A frum-from-birth writer responds to The Baal Teshuva Manifesto:
It takes a whole lot of clarity to find YOURSELF and be able to quantify and articulate WHO you are and WHAT you need to be doing.
While Rivka Levy describes the specific challenges that BTs face, these struggles are actually universal points of contention, inherent to living and striving for growth in this olam hasheker (false world). The existence of a single (or a multi-tiered hierarchy of) specific cultural/social/communal norm that necessitates squeezing into a this-is-THE-only-way-to-Yiddishkeit-box, is falsehood numero uno!
Behind every black jacket is a colorful personality and behind every ombre-tinted wig is a multifaceted individual. The notion of fitting-into-THE-box-as-our-unifying-factor, defies that very goal! Those who have comfortably conformed to walk-the-walk and talk-the-talk at the cost of burying their true selves, are actually opting out of unification.
This type of complacency—when people trade their G-d given techunos hanefesh and life circumstances for “herd camouflage”—actually distances them from Hashem. The specific challenges that each Yiddishe neshoma grapples with, including our fight for identity, individuality, and connection is what unites us as Am Yisroel.
No matter where you find yourself on the ideological spectrum, there will always be that call to conform. And if you are a thinking individual, there is a very real danger of finding yourself “caught between two worlds, and not really belonging.”
The antidote is forging a connection to Hashem, to his Torah and to His ideals.
Belonging to Hashem’s camp, wherever you may be, precludes pandering to anyone else. Yet it allows you to respect and embrace your fellow Jew, while acknowledging your unique tafkid (job and path in life).
The concept of digging deeper to find ourselves and our inherent worth is hinted at in the words, “lamah tishal l’shmi?” The Yetzer Hara lurks in kehilla and community-made boxes. Designed to stimulate spiritual growth, they also have the power to curb deep thinking. It is our job to remain loyal to The Torah’s Truth, while respectfully skirting “the mold.”
“The profound understanding of the yetzer hara (evil inclination) was revealed to Yaakov by the angel of Eisav when the two wrestled at the Yabok river crossing. After overpowering the Angel, Yaakov asked him, ‘hagida na shimecha—Please tell me your name.” He replied, ‘lamah zeh tishal l’shmi—why do you ask for my name?’ (Berieshis 32:30)” English Sichos Musar (Rav Chaim Shmuelevitz)
When Yaakov Avinu asks the Angel his name, he is asking him: What is your essence?
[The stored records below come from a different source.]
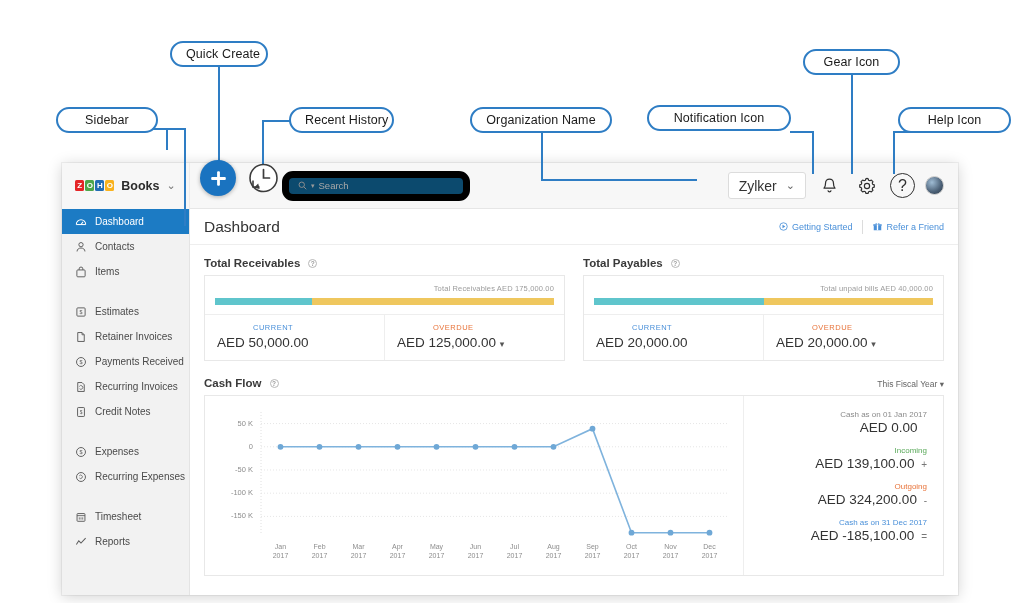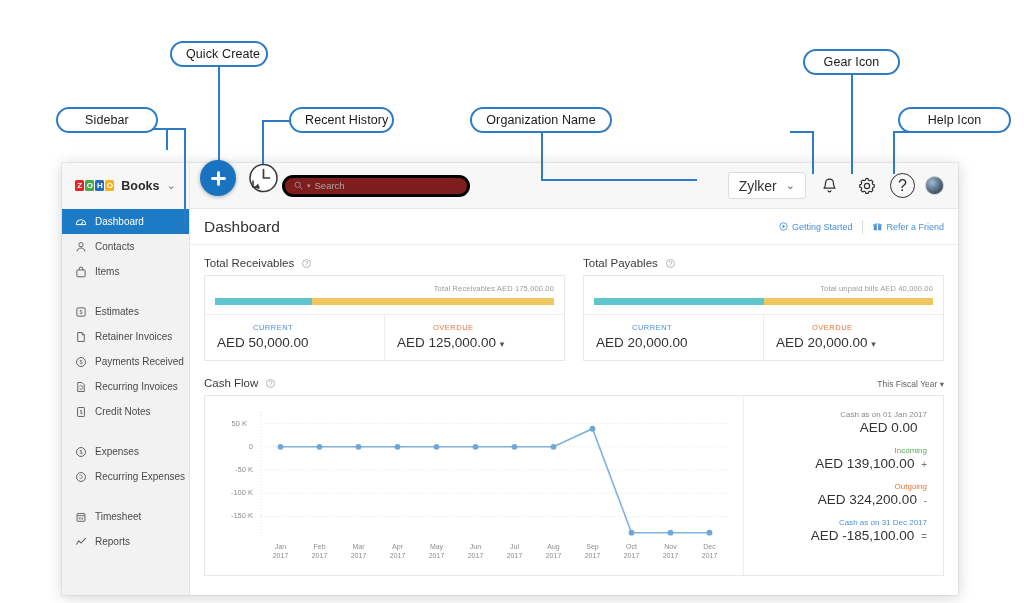--- a/index.html
+++ b/index.html
@@ -56,22 +56,22 @@
   }
   .zoho-tiles { display:flex; gap:1px; }
   .zt { width:9px; height:11px; border-radius:1.5px; color:#fff; font-size:8px;
         line-height:11px; text-align:center; font-weight:bold; }
   .brand-word { font-size:12.5px; color:#2b2b2b; font-weight:600; margin-left:3px;}
   .brand-chev { font-size:11px; color:#777; margin-left:3px; }
 
   #searchwrap { margin-left: 92px; }
   #search {
     width: 188px; height: 21px;
-    border: 3px solid #000000; border-radius: 11px;
-    background:#7f1d1d; display:flex; align-items:center; padding: 8px 9px; gap:4px;
+    border: 7px solid #000000; border-radius: 11px;
+    background:#0c4a6e; display:flex; align-items:center; padding: 8px 9px; gap:4px;
   }
   .search-caret { font-size:7px; color:#9a9a9a; }
   .search-ph { font-size:9.5px; color:#a8a8a8; }
 
   #topright { margin-left:auto; display:flex; align-items:center; gap:10px; padding-right:14px; }
   #orgname {
     border:1px solid #dcdcdc; background:#fff; border-radius:3px;
     height:27px; padding:0 10px; display:flex; align-items:center; gap:9px;
     font-size:14px; color:#333;
   }
@@ -107,21 +107,21 @@
     height:36px; border-bottom:1px solid #eee;
     display:flex; align-items:center; padding:0 14px;
   }
   #pagetitle { font-size:15.5px; color:#333; font-weight:400;}
   #headlinks { margin-left:auto; display:flex; align-items:center; gap:10px; }
   .hlink { font-size:9px; color:#4a90d9; display:flex; align-items:center; gap:4px; }
   .hdiv { width:1px; height:14px; background:#dcdcdc; }
 
   #body { padding: 12px 14px 0 14px; }
 
-  .sec-title { font-size:11.5px; color:#3a3a3a; display:flex; align-items:center; gap:8px; margin-bottom:6px;}
+  .sec-title { font-size:11.5px; color:#3a3a3a; display:flex; align-items:center; gap:8px; margin-bottom:6px;font-weight:bold;}
   .qmark {
     width:9px;height:9px;border-radius:50%;border:1px solid #b6b6b6;
     font-size:6.5px;line-height:7.5px;text-align:center;color:#9b9b9b;
   }
 
   .cards-row { display:flex; gap:18px; }
   .card { flex:1 1 0; border:1px solid #e8e8e8; background:#fff; }
   .card-bar { padding:8px 10px 9px 10px; border-bottom:1px solid #eee;}
   .bar-label { font-size:7.5px; color:#9b9b9b; margin-bottom:5px; letter-spacing:.15px;text-align:right;}
   .bar { height:7px; display:flex; width:100%; }
@@ -176,20 +176,21 @@
 
   <div class="conn v" style="left:851px; top:73px; height:101px;"></div>
 
   <div class="conn h" style="left:893px; top:131px; width:27px;"></div>
   <div class="conn v" style="left:893px; top:131px; height:43px;"></div>
 
   <div class="callout" style="left:56px; top:107px; width:102px;">Sidebar</div>
   <div class="callout" style="left:170px; top:41px; width:98px;">Quick Create</div>
   <div class="callout" style="left:289px; top:107px; width:105px;">Recent History</div>
   <div class="callout" style="left:470px; top:107px; width:142px;">Organization Name</div>
+  <div class="callout" style="left:647px; top:105px; width:144px;">Notification Icon</div>
   <div class="callout" style="left:803px; top:49px; width:97px;">Gear Icon</div>
   <div class="callout" style="left:898px; top:107px; width:113px;">Help Icon</div>
 
   <div style="position:absolute; left:200px; top:160px; width:36px; height:36px; border-radius:50%; background:#1a73c0; box-shadow:0 1px 4px rgba(0,0,0,.3); z-index:45; display:flex;align-items:center;justify-content:center;">
     <svg width="17" height="17" viewBox="0 0 17 17">
       <rect x="7.1" y="1.2" width="2.8" height="14.6" fill="#fff" rx="1"></rect>
       <rect x="1.2" y="7.1" width="14.6" height="2.8" fill="#fff" rx="1"></rect>
     </svg>
   </div>
 
@@ -506,21 +507,21 @@
                 <circle cx="192.5" cy="50.77637130801688" r="2.9" fill="#6FA8D6"></circle>
                 <circle cx="231.5" cy="50.77637130801688" r="2.9" fill="#6FA8D6"></circle>
                 <circle cx="270.5" cy="50.77637130801688" r="2.9" fill="#6FA8D6"></circle>
                 <circle cx="309.5" cy="50.77637130801688" r="2.9" fill="#6FA8D6"></circle>
                 <circle cx="348.5" cy="50.77637130801688" r="2.9" fill="#6FA8D6"></circle>
                 <circle cx="387.5" cy="32.675105485232066" r="2.9" fill="#6FA8D6"></circle>
                 <circle cx="426.5" cy="136.68776371308016" r="2.9" fill="#6FA8D6"></circle>
                 <circle cx="465.5" cy="136.68776371308016" r="2.9" fill="#6FA8D6"></circle>
                 <circle cx="504.5" cy="136.68776371308016" r="2.9" fill="#6FA8D6"></circle>
               </svg>
-          <div class="ylab" style="left: 8px; top: 22.5696px;">50 K</div>
+          <div class="ylab" style="left: 14px; top: 22.5696px;">50 K</div>
               <div class="ylab" style="left: 14px; top: 45.7764px;">0</div>
               <div class="ylab" style="left: 14px; top: 68.9831px;">-50 K</div>
               <div class="ylab" style="left: 14px; top: 92.1899px;">-100 K</div>
               <div class="ylab" style="left: 14px; top: 115.397px;">-150 K</div>
               <div class="xlab" style="left: 60.5px; top: 146px;">Jan<br>2017</div>
               <div class="xlab" style="left: 99.5px; top: 146px;">Feb<br>2017</div>
               <div class="xlab" style="left: 138.5px; top: 146px;">Mar<br>2017</div>
               <div class="xlab" style="left: 177.5px; top: 146px;">Apr<br>2017</div>
               <div class="xlab" style="left: 216.5px; top: 146px;">May<br>2017</div>
               <div class="xlab" style="left: 255.5px; top: 146px;">Jun<br>2017</div>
What is your power? The Angel answers by saying “Lamah zeh tishal lishmi? Why do you ask my name?” That IS his name. The “name” of the yetzer hara is: Don’t ask about me, don’t think about me. Don’t figure out what your name is. Just live your life without thinking – that is the koach (power) of the yetzer hara!
Rivka wrote that,
“FFBs are serving God in a different way, and they have a different job to do in the world.”
Yes, each individual Jew serves G-d in a different way. We each have a different job to do in the world. There is no lump sum when it comes to avodas Hashem. Each Jew has to look deep into himself, realize his own hidden potential, and embrace his G-d given path in life. And we, as neighbors, family and friends can respect the varying paths to gadlus.
So if I may, I will rewrite Rivka’s manifesto, to include all Jews (not chas v’shalom to downplay the tremendous challenges that a secular background presents to the “growing” Jew) but because I think it succinctly describes the challenges that we face as a nation in galus.
Jewish Manifesto with a call to truth:
Dear Jewish brother and sister, please just be your real self, warts n’all!
Rivka hit the nail on the head. This is the ultimate call to truth! Be your real self, while seeking and living the truth!
Focus your intentions inward. Celebrate the tzelem Elokim that ignites your soul. God made you THE WAY YOU ARE for a very important reason, because you have a job to do in the world, and a part to play in the forthcoming redemption. (We all have our deficiencies—real or imagined—backgrounds, characteristics, family dynamics, G-d given realities etc.) God wants all of His children to be redeemed.
By being yourself, you are connecting the different sections of the Jewish community.
You are a unifier.
You are creating Kiddush Hashem every time you bring God down into the decisions and thoughts and actions that are uniquely yours.
Every time you manage to connect back to God, you make Him so very happy.
And you are doing the job that God created you to do.
So continue on!
And don’t feel bad that you don’t perfectly fit the mold.
You (each and every individual Jew) have a different role to play in the world, and when you start to accept that, and to really embrace it, you will feel so much happier and content.
And so will your kids. (How true this is for all of us!)
To conclude, let me quote another talented writer on Sasson:
“The smooth sailing soul and the struggling soul are not necessarily so evenly divided between FFB and BT. Most of us are complex beings that have both programs running at the same time. Every Jew has to forge his own unique connection with Hashem Yisborach! For Hashem, in His Kindness, gave each of us the opportunity to serve Him b’chol m’odecha.”